!DOCTYPE html PUBLIC "-//W3C//DTD XHTML 1.0 Strict//EN" "http://www.w3.org/TR/xhtml1/DTD/xhtml1-strict.dtd"> Streamline Training & Documentation: Richard Shell on Persuasiveness

Thursday, July 09, 2009

Richard Shell on Persuasiveness

The most recent discussion of Richard Shell's views on persuasion that I've come upon is an interview by MoneyWatch.com's Editor in Chief Eric Schurenberg published on July 7. Shell, a professor law and business ethics at the Wharton School, co-authored The Art of Woo: Using Strategic Persuasion to Sell Your Ideas (2007) with Mario Moussa, a management consultant and co-director of Wharton's Essentials of Management program.1

Schurenberg asks Shell to talk about several central points made in the book, which "is directed specifically at how to be effective at persuading people within a complex organization."

First and foremost is the importance of discerning the other person's point of view and then using that knowledge to shape your approach to persuading the individual that something you're proposing is a good idea. (This principle applies to groups of people as well. You need to be able to determine the general perspective of your audience so that you can design what you say in a way that maximizes the audience's receptiveness.)

A related proposition is that you can't force the other person to change his/her mind. What you can do is remove barriers to the other person's actually hearing what you are trying to get across.

Schurenberg proceeds to step into the other person's shoes and asks about how to resist persuasion. Shell argues,
The best antidote to persuasion is a skeptical attitude. People who get persuaded [to do things they regret] tend to get caught up in ideas that appeal to their self-interest or hold out the promise of a simple solution to a big problem. The best antidote to that is critical thinking.
For a more detailed summary of the The Art of Woo, you can read the article Knowledge@Wharton published at the time the book came out. Key points include the four-step process Shell and Moussa recommend for selling an idea internally:
  1. Polish your idea, and survey the social networks that will get you to decision makers.

  2. Address the barriers to having what you say actually heard.

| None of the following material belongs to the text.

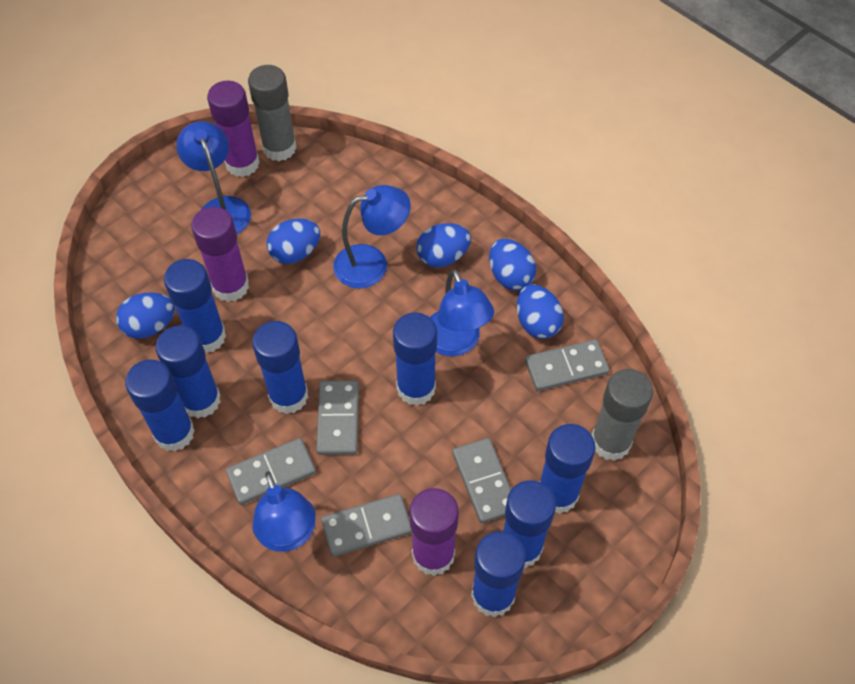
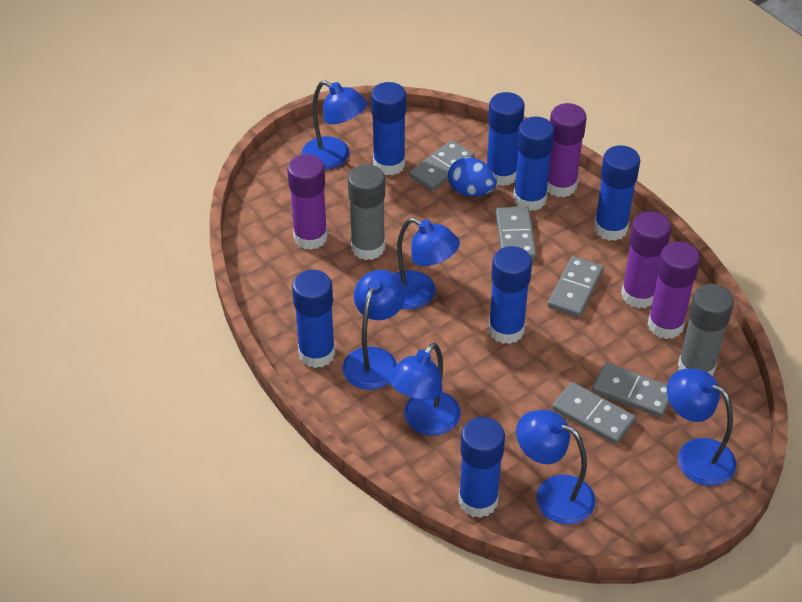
blue egg: [116,293,175,339] [267,219,320,264] [416,223,471,268] [489,239,536,290] [517,284,564,339] = 5 -> [448,157,497,197] = 1
blue glue stick: [125,359,195,452] [155,325,221,418] [164,259,226,353] [252,321,308,414] [393,312,437,406] [471,531,526,617] [503,480,556,568] [539,424,596,514] = 8 -> [292,270,335,368] [371,82,406,175] [458,417,505,518] [487,92,525,186] [489,246,532,344] [513,117,555,211] [594,145,640,241] = 7
blue lamp: [176,121,251,234] [252,471,316,552] [333,185,410,288] [430,269,494,356] = 4 -> [302,80,367,170] [343,270,406,390] [388,343,461,436] [395,218,460,310] [516,410,595,525] [667,369,736,486] = 6
purple glue stick: [191,207,249,302] [207,81,260,177] [410,488,459,576] = 3 -> [287,154,328,250] [547,103,587,197] [621,211,671,309] [648,241,700,339] = 4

Shell and Moussa call out five barriers as the most common:

    • Contrary beliefs

    • Conflicting interests

    • Negative relationships

    • Lack of credibility

    • Use of a persuasion channel that is a poor fit to the audience and situation (see below)

  3. "Pitch the idea in a compelling way." I.e., the person doing the persuading needs "to figure out exactly what problem their idea addresses, how their idea will solve it and why their idea is better than both the status quo and available alternatives."

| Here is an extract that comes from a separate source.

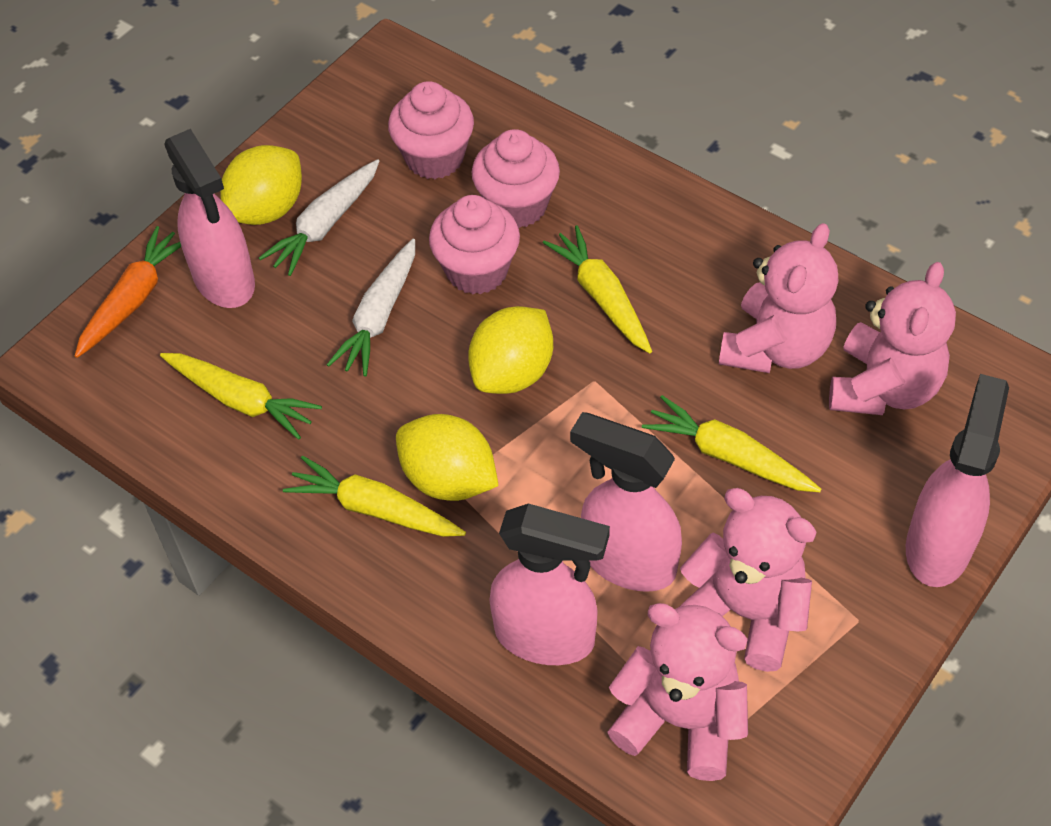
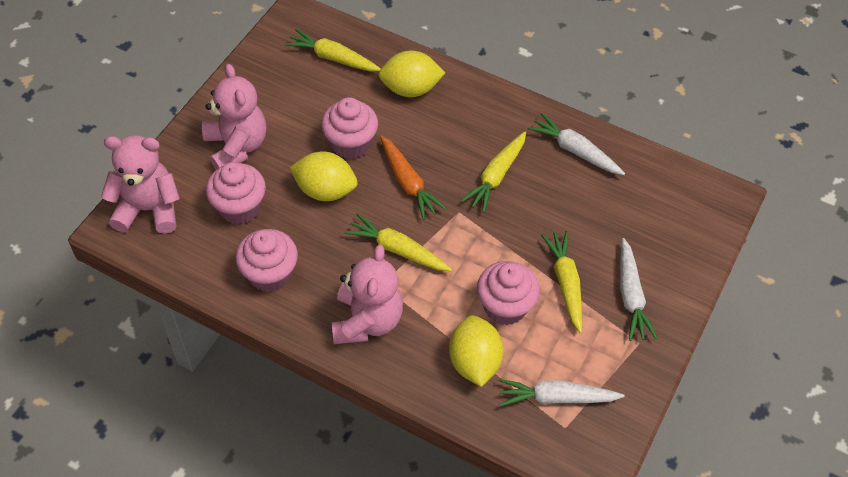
pink cupcake: [388,81,474,179] [429,195,520,294] [471,129,560,228] = 3 -> [206,162,266,225] [235,229,298,292] [321,97,378,159] [477,261,540,325] = 4
pink spray bottle: [164,129,255,308] [489,503,610,665] [570,412,682,592] [906,374,1009,587] = 4 -> none = 0
pink teddy bear: [607,603,748,781] [679,488,817,672] [719,223,838,373] [829,262,956,415] = 4 -> [101,135,180,234] [202,64,266,170] [331,245,403,344] = 3
white carrot: [259,159,379,276] [327,239,415,377] = 2 -> [499,379,624,406] [528,113,625,175] [620,238,658,341] = 3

  4. Secure both individual and organizational commitments — a largely political process.
Shell and Moussa provde a pair of tools in appendices to The Art of Woo that can help you with self-assessment of your persuasion style and of the channels you tend to use in your efforts to persuade — either because the channels are organizationally expected or because of personal inclination.

The five persuasion styles Shell and Moussa measure in the Persuasion Styles Assessment are laid out in the graphic below.

(click to enlarge)
Source: Mario Moussa (pdf)

Shell emphasizes, "Whatever your style is, it can be effective. It all depends on the fit with the person across the table and the circumstances."

The Six Channels Survey is intended to help Woo readers "understand both how these six channels work and when they should adjust their pitch ... to appeal to different kinds of audiences."2 The six channels are:
  • Authority — emphasis on using formal position or rules.

  • Rationality — emphasis on using reasons.

  • Vision — emphasis on organizational goals, purposes, and aspirations.

  • Relationship — emphasis on liking, similarity, and reciprocity.

  • Interests/Incentives — emphasis on using trades and compromises.

  • Politics — emphasis on managing perceptions and building consensus.
If you have an hour to spare, you can get the basic Shell presentation on influence, persuasion (influence with a goal or point of view), and negotiation (a special case of persuasion in which at least one party believes there is a conflict of interest) by watching a video of the talk Shell gave to Google employees in February of last year. (The talk begins at 3:09.)

1 Shell published an earlier book on negotiation— Bargaining for Advantage : Negotiation Strategies for Reasonable People (Penguin, 2006) — that has been quite well-received. The book has gone into a second edition; the first edition, published in 1999, has been translated into 14+ languages.

2 Shell and Moussa have adapted their six persuasion channels from schemas defined by previous researchers, notably, David Kipnis and Stuart Schmidt (see, "Profile of Organizational Influence Strategies," University Associates, San Diego, 1985), and Gary Yukl and Cecilia Falbe (see "Influence Tactics and Objectives in Upward, Downward and Lateral Influence Attempts," Journal of Applied Psychology, Vol. 75, 1990, pp. 132-140).